O cara insistia em enfiar o joelho nas minhas costas, isso quando não ligava a bendita música sertaneja no celular (fone de ouvido é uma invenção maravilhosa). Sério! Quase entreguei os meus pra ele. Mas, antes disso, resolvi ligar o meu MP3 e colocar no volume máximo. Tiro e queda, fiquei inerte por várias horas, com algumas interrupções de músicas e joelhadas nas costas.

Mas, enfim chegamos a Goiânia. A Dana desceu antes, perto da casa dela. Eu continuei até a rodoviária, onde minha mãe iria buscar minhas coisas. De lá, fui direto pra aula de Psicanálise (sim, estou com mania de analisar todo mundo. be careful). Claro que cheguei super-atrasada e a Lorena ainda mais. Mas, a professora entendeu que havíamos acabado de chegar de São Paulo e que ainda tínhamos tido a consideração de ir a aula dela. Resultado: presença garantida. Pelo menos, acho, que por falta não reprovo nessa matéria. Mas, essa já é outra história.

-kisscallme;*


Pra saber como tudo isso começou, clique AQUI!

8 comentários:

Karol disse...

Oii, primeira vez aqui no seu blog.. que legal o prêmio, parabéns..e vc me lembrou do subway que vai abrir a 2 minutos da minha casa.. rss...ansiedaaaaaade!bjo

Dana Malua disse...

Hehehe! Foi incrível mesmo!
Precisamos fazer mais viagens como essas, e em um lugar que tenha Burger King =D

Bruno Rodrigues disse...

kkkkkk.... Paresce um bando de loco em São Paulos... Comédia ... Muito Bom.... Dá para fazer um filme se junta essa história inteira. Muito Bom parabéns...
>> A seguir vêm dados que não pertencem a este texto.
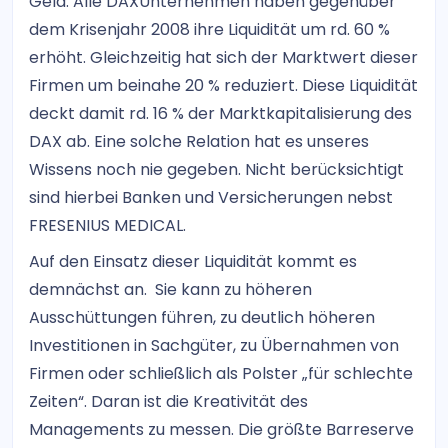
Geld. Alle DAXUnternehmen haben gegenüber
dem Krisenjahr 2008 ihre Liquidität um rd. 60 %
erhöht. Gleichzeitig hat sich der Marktwert dieser
Firmen um beinahe 20 % reduziert. Diese Liquidität
deckt damit rd. 16 % der Marktkapitalisierung des
DAX ab. Eine solche Relation hat es unseres
Wissens noch nie gegeben. Nicht berücksichtigt
sind hierbei Banken und Versicherungen nebst
FRESENIUS MEDICAL.
Auf den Einsatz dieser Liquidität kommt es
demnächst an. Sie kann zu höheren
Ausschüttungen führen, zu deutlich höheren
Investitionen in Sachgüter, zu Übernahmen von
Firmen oder schließlich als Polster „für schlechte
Zeiten“. Daran ist die Kreativität des
Managements zu messen. Die größte Barreserve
Túlio Moreira Rocha disse...

my dear friend,

ontem tava vendo um filme dos anos 80 que se passava em são paulo e, nossa, que cidade linda!
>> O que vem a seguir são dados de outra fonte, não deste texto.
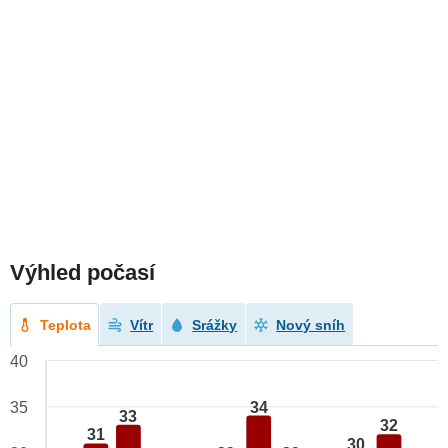
Výhled počasí
Teplota
Vítr
Srážky
Nový sníh
40
34
35
33
32
31
30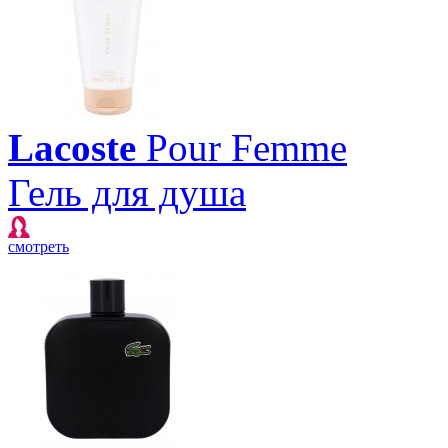
Lacoste
Pour Femme
Гель для душа
смотреть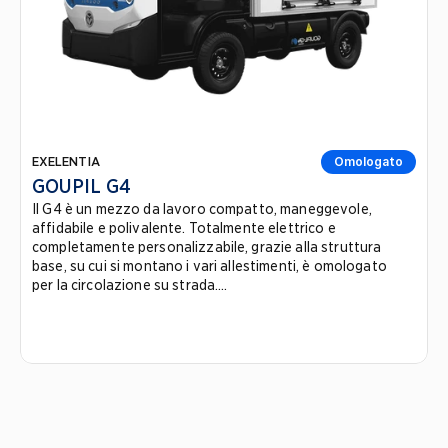
EXELENTIA
Omologato
GOUPIL G4
Il G4 è un mezzo da lavoro compatto, maneggevole,
affidabile e polivalente. Totalmente elettrico e
completamente personalizzabile, grazie alla struttura
base, su cui si montano i vari allestimenti, è omologato
per la circolazione su strada....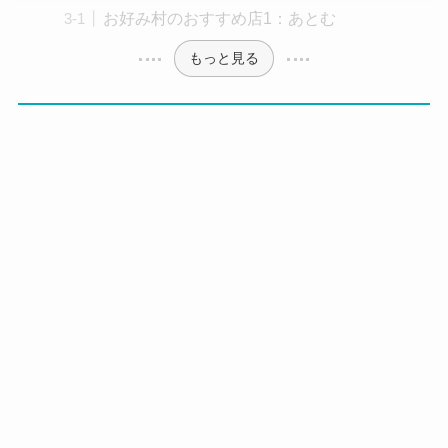
お好み村のおすすめ店1：あとむ
もっと見る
quero mto conhecer, deve ser algo mto mto magico!

quem sabe um dia não organizamos uma excursão? ehhehe

adoro sua sinceridade, como aqui:

"A discussão que começou falando de emprego, terminou num debate sobre o diploma de jornalista e a soberania brasileira *foi podre, permitam-me dizer*."

aheohehoaheoa

saudade d+++

bjooo!

pequena disse...

Ai amiga, as suas fotos no parque estão lindas... o que é aquela ponte? parece que vc está em Paris rsss

Bjocas e depois vou comentando com calma cada parte do texto rss 25 de março foi bom? rsss

☆ Káh.Kau ☆ disse...

amei a história!! Vou falar de alguns pontos que fui lendo e falando aqui...rsrs
Primeiro amo burger king! mas, só acho no shops aricanduva...hehehe
Segundo: eita menina sortuda! eu já não tenho tanta sorte assim...:( fala como é esse programa pra mim depois, tá? rs
E lindas fotos do Ibira!! Já tirei foto no mesmo lugar que vc com os patinhos...show!!!
bjokss Júuu

Say disse...

Isso é o que chamo de contar a estória em seus mínimos detalhes, me senti lá com vcs (rs)
Caramba, a área de vcs estava com sorte, os 3, lado a lado ganharam os brindes /o/
Ah 25 de março, *o* um dos lugares q quero ir qdo algum diz eu for a Sampa.
E as fotos estão ótimas, adorei =D
Bjinhus ^3^

Péricles Carvalho disse...

putz! o Ibirapuera é lindo. ^^

sampa é uma cidade que quero muito conhecer! espero que isso ocorra logo!

vc conseguiu transformar a trip em algo além dos cartoes postais...

entre falas, ruas, onibus e andanças - quero conhecer SP como vc madrinha!